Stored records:
▼

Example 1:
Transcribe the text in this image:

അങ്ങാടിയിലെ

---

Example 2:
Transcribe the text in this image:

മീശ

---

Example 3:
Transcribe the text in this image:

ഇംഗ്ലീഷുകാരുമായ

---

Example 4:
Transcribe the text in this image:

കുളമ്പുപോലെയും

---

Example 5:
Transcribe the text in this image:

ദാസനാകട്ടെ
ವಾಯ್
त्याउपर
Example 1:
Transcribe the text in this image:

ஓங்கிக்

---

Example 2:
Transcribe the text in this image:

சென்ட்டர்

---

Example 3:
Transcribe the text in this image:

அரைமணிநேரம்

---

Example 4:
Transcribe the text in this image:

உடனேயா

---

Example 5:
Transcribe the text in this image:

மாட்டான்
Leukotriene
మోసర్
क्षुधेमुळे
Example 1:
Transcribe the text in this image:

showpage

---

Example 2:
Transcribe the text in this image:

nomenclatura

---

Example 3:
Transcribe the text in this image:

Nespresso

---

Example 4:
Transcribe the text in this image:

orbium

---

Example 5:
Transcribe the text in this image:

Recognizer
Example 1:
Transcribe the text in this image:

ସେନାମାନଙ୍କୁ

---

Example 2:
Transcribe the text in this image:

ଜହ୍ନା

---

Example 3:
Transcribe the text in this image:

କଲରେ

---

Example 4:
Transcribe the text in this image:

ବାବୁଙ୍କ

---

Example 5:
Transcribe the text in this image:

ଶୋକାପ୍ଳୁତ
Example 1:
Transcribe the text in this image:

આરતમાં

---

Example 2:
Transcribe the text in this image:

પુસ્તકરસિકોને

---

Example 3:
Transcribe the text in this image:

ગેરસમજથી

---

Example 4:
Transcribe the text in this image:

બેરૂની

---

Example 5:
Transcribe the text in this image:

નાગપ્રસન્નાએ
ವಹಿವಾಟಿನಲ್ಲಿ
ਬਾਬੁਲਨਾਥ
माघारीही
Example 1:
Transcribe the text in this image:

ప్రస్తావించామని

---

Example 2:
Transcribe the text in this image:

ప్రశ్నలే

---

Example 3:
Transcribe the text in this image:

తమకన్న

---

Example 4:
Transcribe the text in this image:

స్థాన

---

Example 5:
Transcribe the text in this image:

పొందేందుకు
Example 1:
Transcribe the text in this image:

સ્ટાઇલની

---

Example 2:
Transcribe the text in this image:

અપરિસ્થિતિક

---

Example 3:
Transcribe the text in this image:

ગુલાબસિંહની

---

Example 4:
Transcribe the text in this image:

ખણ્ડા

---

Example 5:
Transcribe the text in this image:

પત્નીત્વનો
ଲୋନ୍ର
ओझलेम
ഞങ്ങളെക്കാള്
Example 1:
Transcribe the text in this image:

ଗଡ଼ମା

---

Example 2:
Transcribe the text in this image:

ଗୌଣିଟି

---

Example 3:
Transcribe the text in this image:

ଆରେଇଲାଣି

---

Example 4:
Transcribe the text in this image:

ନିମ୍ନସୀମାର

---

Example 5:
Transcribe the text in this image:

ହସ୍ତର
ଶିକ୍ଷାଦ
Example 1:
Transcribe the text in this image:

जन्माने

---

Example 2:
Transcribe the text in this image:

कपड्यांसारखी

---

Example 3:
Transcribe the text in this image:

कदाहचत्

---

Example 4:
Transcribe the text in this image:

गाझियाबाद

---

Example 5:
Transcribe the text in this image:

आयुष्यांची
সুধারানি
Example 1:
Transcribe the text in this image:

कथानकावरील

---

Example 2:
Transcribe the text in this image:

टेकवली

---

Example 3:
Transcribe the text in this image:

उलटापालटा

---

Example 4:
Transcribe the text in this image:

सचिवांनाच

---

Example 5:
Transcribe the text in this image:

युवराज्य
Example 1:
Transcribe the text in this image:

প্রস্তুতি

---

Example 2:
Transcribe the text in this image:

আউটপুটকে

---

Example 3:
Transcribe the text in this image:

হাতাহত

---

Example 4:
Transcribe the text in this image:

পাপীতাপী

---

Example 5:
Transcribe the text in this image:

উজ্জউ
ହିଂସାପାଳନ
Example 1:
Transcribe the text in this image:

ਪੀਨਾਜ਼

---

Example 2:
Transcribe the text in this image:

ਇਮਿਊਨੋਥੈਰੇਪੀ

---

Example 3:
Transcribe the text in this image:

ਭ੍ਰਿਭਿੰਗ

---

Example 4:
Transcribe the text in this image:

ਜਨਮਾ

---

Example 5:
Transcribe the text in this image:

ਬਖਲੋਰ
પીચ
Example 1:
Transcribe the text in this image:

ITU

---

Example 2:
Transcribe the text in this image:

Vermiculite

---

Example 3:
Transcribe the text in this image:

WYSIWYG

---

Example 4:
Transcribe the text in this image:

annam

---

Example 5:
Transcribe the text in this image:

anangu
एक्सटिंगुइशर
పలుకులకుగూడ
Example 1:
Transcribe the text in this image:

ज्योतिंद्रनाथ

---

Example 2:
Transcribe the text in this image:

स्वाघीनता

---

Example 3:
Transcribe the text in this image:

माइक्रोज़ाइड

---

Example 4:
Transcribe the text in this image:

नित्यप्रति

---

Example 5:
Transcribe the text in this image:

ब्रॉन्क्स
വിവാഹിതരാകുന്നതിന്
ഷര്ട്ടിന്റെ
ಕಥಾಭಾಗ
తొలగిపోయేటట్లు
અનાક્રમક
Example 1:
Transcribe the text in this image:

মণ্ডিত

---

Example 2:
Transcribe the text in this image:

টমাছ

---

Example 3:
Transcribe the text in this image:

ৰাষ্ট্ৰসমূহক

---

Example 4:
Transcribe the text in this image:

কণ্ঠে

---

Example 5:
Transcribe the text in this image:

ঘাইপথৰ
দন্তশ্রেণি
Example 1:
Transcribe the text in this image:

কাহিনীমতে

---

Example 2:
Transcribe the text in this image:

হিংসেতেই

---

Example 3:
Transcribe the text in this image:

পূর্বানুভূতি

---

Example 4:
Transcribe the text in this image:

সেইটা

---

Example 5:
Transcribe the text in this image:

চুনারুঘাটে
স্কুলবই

▲

TASK REQUIREMENTS:
Type the data out again, exactly.

OUTPUT FOR THIS TASK:
Example 1:
Transcribe the text in this image:

അങ്ങാടിയിലെ

---

Example 2:
Transcribe the text in this image:

മീശ

---

Example 3:
Transcribe the text in this image:

ഇംഗ്ലീഷുകാരുമായ

---

Example 4:
Transcribe the text in this image:

കുളമ്പുപോലെയും

---

Example 5:
Transcribe the text in this image:

ദാസനാകട്ടെ
ವಾಯ್
त्याउपर
Example 1:
Transcribe the text in this image:

ஓங்கிக்

---

Example 2:
Transcribe the text in this image:

சென்ட்டர்

---

Example 3:
Transcribe the text in this image:

அரைமணிநேரம்

---

Example 4:
Transcribe the text in this image:

உடனேயா

---

Example 5:
Transcribe the text in this image:

மாட்டான்
Leukotriene
మోసర్
क्षुधेमुळे
Example 1:
Transcribe the text in this image:

showpage

---

Example 2:
Transcribe the text in this image:

nomenclatura

---

Example 3:
Transcribe the text in this image:

Nespresso

---

Example 4:
Transcribe the text in this image:

orbium

---

Example 5:
Transcribe the text in this image:

Recognizer
Example 1:
Transcribe the text in this image:

ସେନାମାନଙ୍କୁ

---

Example 2:
Transcribe the text in this image:

ଜହ୍ନା

---

Example 3:
Transcribe the text in this image:

କଲରେ

---

Example 4:
Transcribe the text in this image:

ବାବୁଙ୍କ

---

Example 5:
Transcribe the text in this image:

ଶୋକାପ୍ଳୁତ
Example 1:
Transcribe the text in this image:

આરતમાં

---

Example 2:
Transcribe the text in this image:

પુસ્તકરસિકોને

---

Example 3:
Transcribe the text in this image:

ગેરસમજથી

---

Example 4:
Transcribe the text in this image:

બેરૂની

---

Example 5:
Transcribe the text in this image:

નાગપ્રસન્નાએ
ವಹಿವಾಟಿನಲ್ಲಿ
ਬਾਬੁਲਨਾਥ
माघारीही
Example 1:
Transcribe the text in this image:

ప్రస్తావించామని

---

Example 2:
Transcribe the text in this image:

ప్రశ్నలే

---

Example 3:
Transcribe the text in this image:

తమకన్న

---

Example 4:
Transcribe the text in this image:

స్థాన

---

Example 5:
Transcribe the text in this image:

పొందేందుకు
Example 1:
Transcribe the text in this image:

સ્ટાઇલની

---

Example 2:
Transcribe the text in this image:

અપરિસ્થિતિક

---

Example 3:
Transcribe the text in this image:

ગુલાબસિંહની

---

Example 4:
Transcribe the text in this image:

ખણ્ડા

---

Example 5:
Transcribe the text in this image:

પત્નીત્વનો
ଲୋନ୍ର
ओझलेम
ഞങ്ങളെക്കാള്
Example 1:
Transcribe the text in this image:

ଗଡ଼ମା

---

Example 2:
Transcribe the text in this image:

ଗୌଣିଟି

---

Example 3:
Transcribe the text in this image:

ଆରେଇଲାଣି

---

Example 4:
Transcribe the text in this image:

ନିମ୍ନସୀମାର

---

Example 5:
Transcribe the text in this image:

ହସ୍ତର
ଶିକ୍ଷାଦ
Example 1:
Transcribe the text in this image:

जन्माने

---

Example 2:
Transcribe the text in this image:

कपड्यांसारखी

---

Example 3:
Transcribe the text in this image:

कदाहचत्

---

Example 4:
Transcribe the text in this image:

गाझियाबाद

---

Example 5:
Transcribe the text in this image:

आयुष्यांची
সুধারানি
Example 1:
Transcribe the text in this image:

कथानकावरील

---

Example 2:
Transcribe the text in this image:

टेकवली

---

Example 3:
Transcribe the text in this image:

उलटापालटा

---

Example 4:
Transcribe the text in this image:

सचिवांनाच

---

Example 5:
Transcribe the text in this image:

युवराज्य
Example 1:
Transcribe the text in this image:

প্রস্তুতি

---

Example 2:
Transcribe the text in this image:

আউটপুটকে

---

Example 3:
Transcribe the text in this image:

হাতাহত

---

Example 4:
Transcribe the text in this image:

পাপীতাপী

---

Example 5:
Transcribe the text in this image:

উজ্জউ
ହିଂସାପାଳନ
Example 1:
Transcribe the text in this image:

ਪੀਨਾਜ਼

---

Example 2:
Transcribe the text in this image:

ਇਮਿਊਨੋਥੈਰੇਪੀ

---

Example 3:
Transcribe the text in this image:

ਭ੍ਰਿਭਿੰਗ

---

Example 4:
Transcribe the text in this image:

ਜਨਮਾ

---

Example 5:
Transcribe the text in this image:

ਬਖਲੋਰ
પીચ
Example 1:
Transcribe the text in this image:

ITU

---

Example 2:
Transcribe the text in this image:

Vermiculite

---

Example 3:
Transcribe the text in this image:

WYSIWYG

---

Example 4:
Transcribe the text in this image:

annam

---

Example 5:
Transcribe the text in this image:

anangu
एक्सटिंगुइशर
పలుకులకుగూడ
Example 1:
Transcribe the text in this image:

ज्योतिंद्रनाथ

---

Example 2:
Transcribe the text in this image:

स्वाघीनता

---

Example 3:
Transcribe the text in this image:

माइक्रोज़ाइड

---

Example 4:
Transcribe the text in this image:

नित्यप्रति

---

Example 5:
Transcribe the text in this image:

ब्रॉन्क्स
വിവാഹിതരാകുന്നതിന്
ഷര്ട്ടിന്റെ
ಕಥಾಭಾಗ
తొలగిపోయేటట్లు
અનાક્રમક
Example 1:
Transcribe the text in this image:

মণ্ডিত

---

Example 2:
Transcribe the text in this image:

টমাছ

---

Example 3:
Transcribe the text in this image:

ৰাষ্ট্ৰসমূহক

---

Example 4:
Transcribe the text in this image:

কণ্ঠে

---

Example 5:
Transcribe the text in this image:

ঘাইপথৰ
দন্তশ্রেণি
Example 1:
Transcribe the text in this image:

কাহিনীমতে

---

Example 2:
Transcribe the text in this image:

হিংসেতেই

---

Example 3:
Transcribe the text in this image:

পূর্বানুভূতি

---

Example 4:
Transcribe the text in this image:

সেইটা

---

Example 5:
Transcribe the text in this image:

চুনারুঘাটে
স্কুলবই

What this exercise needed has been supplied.